--- Start Document text ---
You request our opinion regarding whether a corporation may appear in small claims court by an agent who is not an attorney. You indicate that some district court magistrates are refusing to allow corporations to use the small claims process unless the corporation is represented by an attorney. The small claims procedure act specifically prohibits attorney representation except in limited circumstances.

The small claims procedure act provides a simple method for the recovery of money not exceeding the statutory amount of $1,800. K.S.A. 61-2712; Patterson v. Brouhard, 246 Kan. 700, 703 (1990). The court supplies the forms for the plaintiff's statement of claim and the defendant's statement of claim (if the defendant has a counter claim against the plaintiff). K.S.A. 61-2713. No other pleadings are permitted, no discovery is allowed, the trial is to the court and no party may be represented by an attorney except in limited circumstances. K.S.A. 61-2705; 61-2707; 61-2714. Any "person" may file a written statement of the plaintiff's claim with the clerk of the court. K.S.A. 61-2704(a). "Person" includes a corporation. K.S.A. 61-2703(b).
--- End Document text ---
--- Start Data entries ---
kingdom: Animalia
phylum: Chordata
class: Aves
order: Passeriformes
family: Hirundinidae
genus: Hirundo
--- End Data entries ---
Task details: Under the small claims procedure act described in the small claims passage, what is the most money a party can recover? The items have no connection to the small claims passage.

Task solution: $1,800.